> The task: Can you repeat the listing below word for word, from its very start through the line containing "eradicating", including that line?

> Data shown:

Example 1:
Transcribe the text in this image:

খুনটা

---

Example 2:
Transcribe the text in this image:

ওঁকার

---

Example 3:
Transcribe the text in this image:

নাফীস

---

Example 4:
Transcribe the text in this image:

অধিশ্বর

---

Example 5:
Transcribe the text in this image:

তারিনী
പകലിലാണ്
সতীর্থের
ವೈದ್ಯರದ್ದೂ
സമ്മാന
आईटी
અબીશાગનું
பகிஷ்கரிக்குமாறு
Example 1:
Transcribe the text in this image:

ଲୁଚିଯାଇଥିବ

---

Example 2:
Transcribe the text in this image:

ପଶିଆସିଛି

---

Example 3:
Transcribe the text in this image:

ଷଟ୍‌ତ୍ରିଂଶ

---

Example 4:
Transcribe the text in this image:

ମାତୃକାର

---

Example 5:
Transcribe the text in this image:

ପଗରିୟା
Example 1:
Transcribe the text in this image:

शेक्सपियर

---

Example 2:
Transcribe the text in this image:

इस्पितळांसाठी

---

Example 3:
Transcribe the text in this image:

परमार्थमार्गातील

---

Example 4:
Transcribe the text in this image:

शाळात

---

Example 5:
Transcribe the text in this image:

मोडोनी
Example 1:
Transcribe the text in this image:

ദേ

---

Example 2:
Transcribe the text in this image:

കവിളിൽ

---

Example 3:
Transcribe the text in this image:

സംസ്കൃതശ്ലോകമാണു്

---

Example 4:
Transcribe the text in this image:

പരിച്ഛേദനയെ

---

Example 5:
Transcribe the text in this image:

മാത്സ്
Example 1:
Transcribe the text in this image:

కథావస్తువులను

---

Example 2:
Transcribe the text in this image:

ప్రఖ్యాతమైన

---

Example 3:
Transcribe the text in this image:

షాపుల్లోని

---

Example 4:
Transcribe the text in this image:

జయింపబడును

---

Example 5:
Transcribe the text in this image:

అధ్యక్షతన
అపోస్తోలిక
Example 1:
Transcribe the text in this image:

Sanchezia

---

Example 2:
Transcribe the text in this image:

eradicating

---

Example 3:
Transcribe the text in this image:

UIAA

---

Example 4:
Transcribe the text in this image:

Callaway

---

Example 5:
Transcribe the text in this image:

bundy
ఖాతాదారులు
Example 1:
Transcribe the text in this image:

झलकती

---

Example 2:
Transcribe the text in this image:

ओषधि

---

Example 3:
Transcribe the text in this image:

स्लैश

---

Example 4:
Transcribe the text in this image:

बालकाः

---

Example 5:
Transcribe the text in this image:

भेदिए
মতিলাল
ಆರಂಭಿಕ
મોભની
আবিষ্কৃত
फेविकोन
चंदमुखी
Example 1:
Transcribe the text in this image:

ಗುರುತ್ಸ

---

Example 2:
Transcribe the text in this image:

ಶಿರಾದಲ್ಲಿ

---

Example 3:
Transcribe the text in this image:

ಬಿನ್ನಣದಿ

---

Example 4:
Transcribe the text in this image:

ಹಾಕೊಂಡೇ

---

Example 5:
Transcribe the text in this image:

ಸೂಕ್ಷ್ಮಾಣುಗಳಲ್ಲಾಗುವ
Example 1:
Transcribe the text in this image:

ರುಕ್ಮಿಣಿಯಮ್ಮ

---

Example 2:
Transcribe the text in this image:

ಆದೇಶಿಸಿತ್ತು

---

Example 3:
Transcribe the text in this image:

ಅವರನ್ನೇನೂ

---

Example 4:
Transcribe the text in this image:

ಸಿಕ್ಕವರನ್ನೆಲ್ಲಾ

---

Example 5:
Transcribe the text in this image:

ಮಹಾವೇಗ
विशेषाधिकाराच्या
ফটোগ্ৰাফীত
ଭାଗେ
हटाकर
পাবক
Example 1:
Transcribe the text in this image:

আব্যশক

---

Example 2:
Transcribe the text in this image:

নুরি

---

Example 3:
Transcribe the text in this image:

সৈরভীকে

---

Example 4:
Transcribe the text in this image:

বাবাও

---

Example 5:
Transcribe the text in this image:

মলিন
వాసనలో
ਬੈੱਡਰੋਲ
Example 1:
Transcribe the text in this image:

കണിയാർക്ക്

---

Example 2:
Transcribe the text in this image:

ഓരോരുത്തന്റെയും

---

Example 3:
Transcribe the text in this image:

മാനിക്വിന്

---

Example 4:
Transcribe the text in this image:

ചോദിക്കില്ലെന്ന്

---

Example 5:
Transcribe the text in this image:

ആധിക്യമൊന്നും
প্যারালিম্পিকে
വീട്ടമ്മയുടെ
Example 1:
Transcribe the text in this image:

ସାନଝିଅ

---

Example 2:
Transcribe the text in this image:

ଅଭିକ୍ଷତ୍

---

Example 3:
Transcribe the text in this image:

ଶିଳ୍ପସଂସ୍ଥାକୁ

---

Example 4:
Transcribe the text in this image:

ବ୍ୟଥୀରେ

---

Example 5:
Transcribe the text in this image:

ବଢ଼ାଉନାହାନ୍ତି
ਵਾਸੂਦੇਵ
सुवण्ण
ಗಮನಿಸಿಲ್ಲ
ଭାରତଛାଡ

> Response to this exercise:
Example 1:
Transcribe the text in this image:

খুনটা

---

Example 2:
Transcribe the text in this image:

ওঁকার

---

Example 3:
Transcribe the text in this image:

নাফীস

---

Example 4:
Transcribe the text in this image:

অধিশ্বর

---

Example 5:
Transcribe the text in this image:

তারিনী
പകലിലാണ്
সতীর্থের
ವೈದ್ಯರದ್ದೂ
സമ്മാന
आईटी
અબીશાગનું
பகிஷ்கரிக்குமாறு
Example 1:
Transcribe the text in this image:

ଲୁଚିଯାଇଥିବ

---

Example 2:
Transcribe the text in this image:

ପଶିଆସିଛି

---

Example 3:
Transcribe the text in this image:

ଷଟ୍‌ତ୍ରିଂଶ

---

Example 4:
Transcribe the text in this image:

ମାତୃକାର

---

Example 5:
Transcribe the text in this image:

ପଗରିୟା
Example 1:
Transcribe the text in this image:

शेक्सपियर

---

Example 2:
Transcribe the text in this image:

इस्पितळांसाठी

---

Example 3:
Transcribe the text in this image:

परमार्थमार्गातील

---

Example 4:
Transcribe the text in this image:

शाळात

---

Example 5:
Transcribe the text in this image:

मोडोनी
Example 1:
Transcribe the text in this image:

ദേ

---

Example 2:
Transcribe the text in this image:

കവിളിൽ

---

Example 3:
Transcribe the text in this image:

സംസ്കൃതശ്ലോകമാണു്

---

Example 4:
Transcribe the text in this image:

പരിച്ഛേദനയെ

---

Example 5:
Transcribe the text in this image:

മാത്സ്
Example 1:
Transcribe the text in this image:

కథావస్తువులను

---

Example 2:
Transcribe the text in this image:

ప్రఖ్యాతమైన

---

Example 3:
Transcribe the text in this image:

షాపుల్లోని

---

Example 4:
Transcribe the text in this image:

జయింపబడును

---

Example 5:
Transcribe the text in this image:

అధ్యక్షతన
అపోస్తోలిక
Example 1:
Transcribe the text in this image:

Sanchezia

---

Example 2:
Transcribe the text in this image:

eradicating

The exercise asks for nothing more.